Start of Document excerpt

# New Carp outfit



## flathunter (Apr 5, 2004)

Got my eyes set on a 12ft ugly stik bigwater rod, MH action, and another Okuma epixor eb65 to go with it..Will use it as a combination long distance carp and cat outfit..However I feel it is a little over kill for carp, what do you think?


----------



## tpet96 (Apr 6, 2004)

All depends. For range, it will be good. How big do the carp get in your waters? I'd say if you have numerous 20-30's in there, you'll be in good shape


----------



## PAYARA (Apr 7, 2004)

i think those rods are abit too heavy  for carp
of any size.iam not sure which ones you have
(rating wise) but a 12ft ugly stik has got to be a
broom handle.some of those babies are rated
for 16oz.  .you can definaly use a surf rod
for carp,but i would not recommend going with a
rod that is rated more than 8oz(i say 8oz because
most rods are over rated)you talking about hook pulls
right and left if you not extremely carefull.and not to mention the rod has got to weigh a ton and then with
a heavy free spool reel(which yes weigh more than 
fixed spooled reels ussually)it would be a pain to
use while having to land fish by yourself.

End of Document excerpt
Start of Dataset excerpt

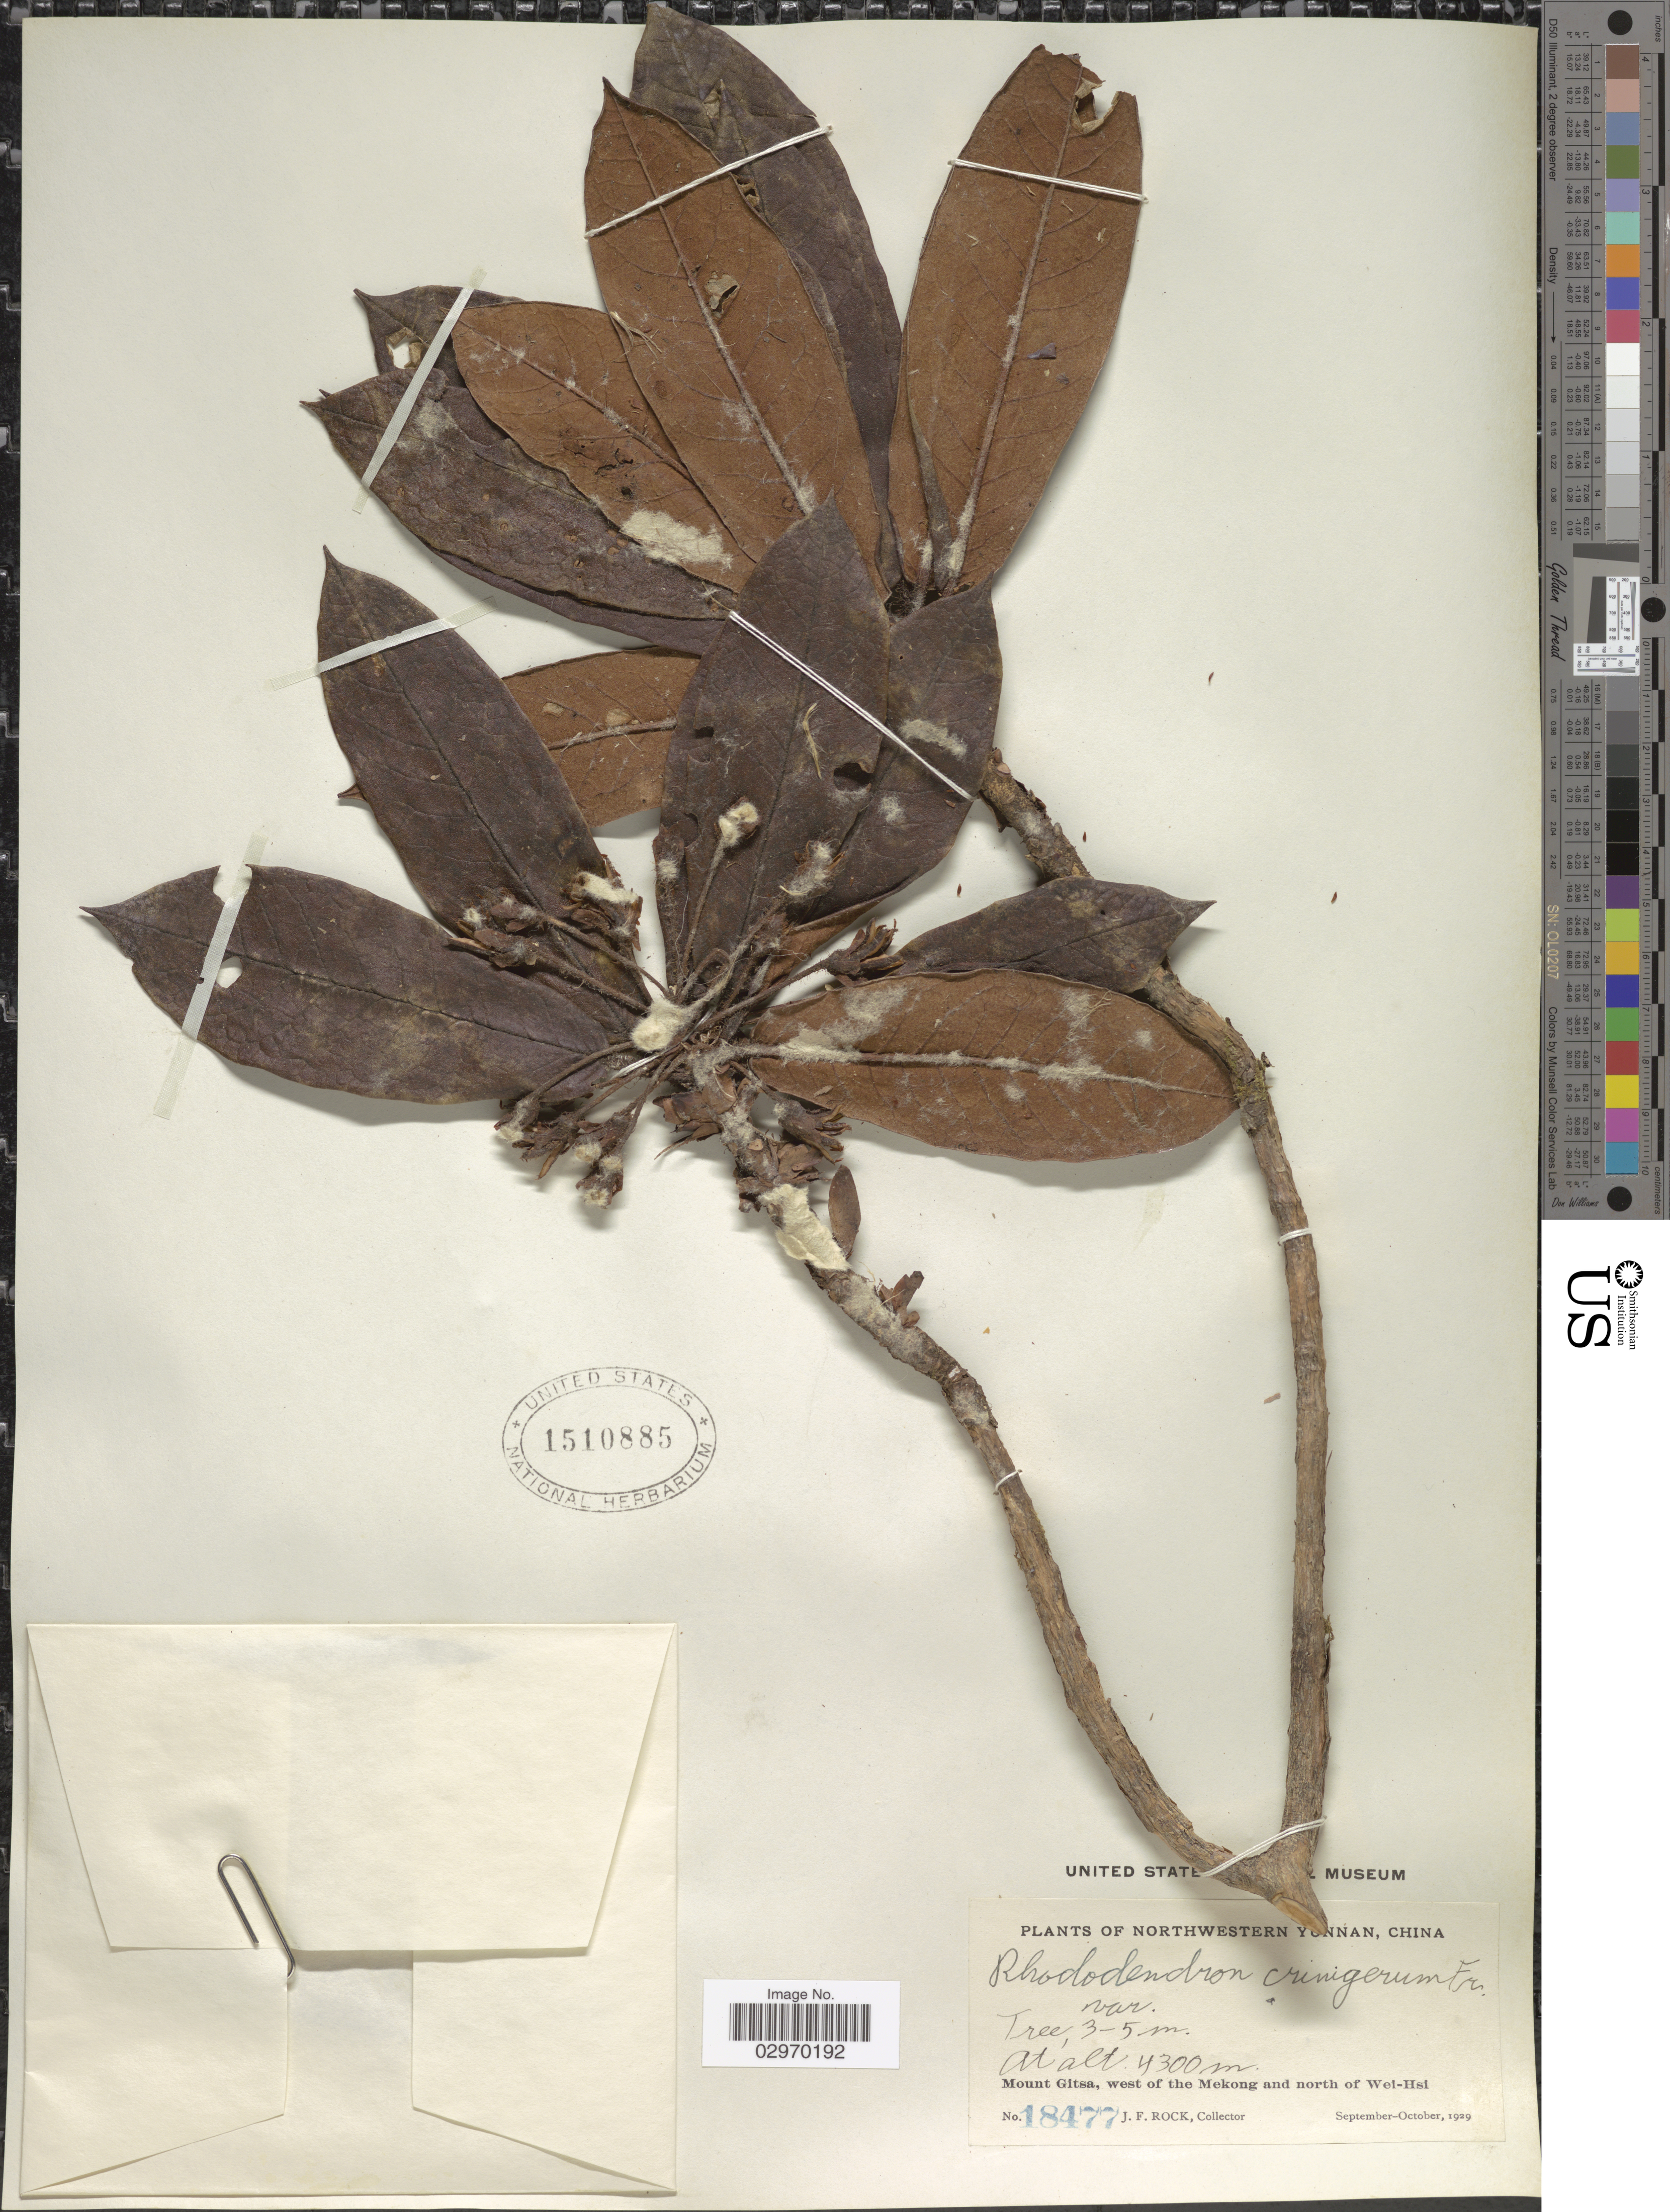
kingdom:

End of Dataset excerpt

▸ **Do this**
In the carp outfit thread, what rod rating does PAYARA advise against going over? The data has nothing to do with the carp outfit thread.

▸ **Result of the task**
PAYARA advises against a rod rated more than 8oz.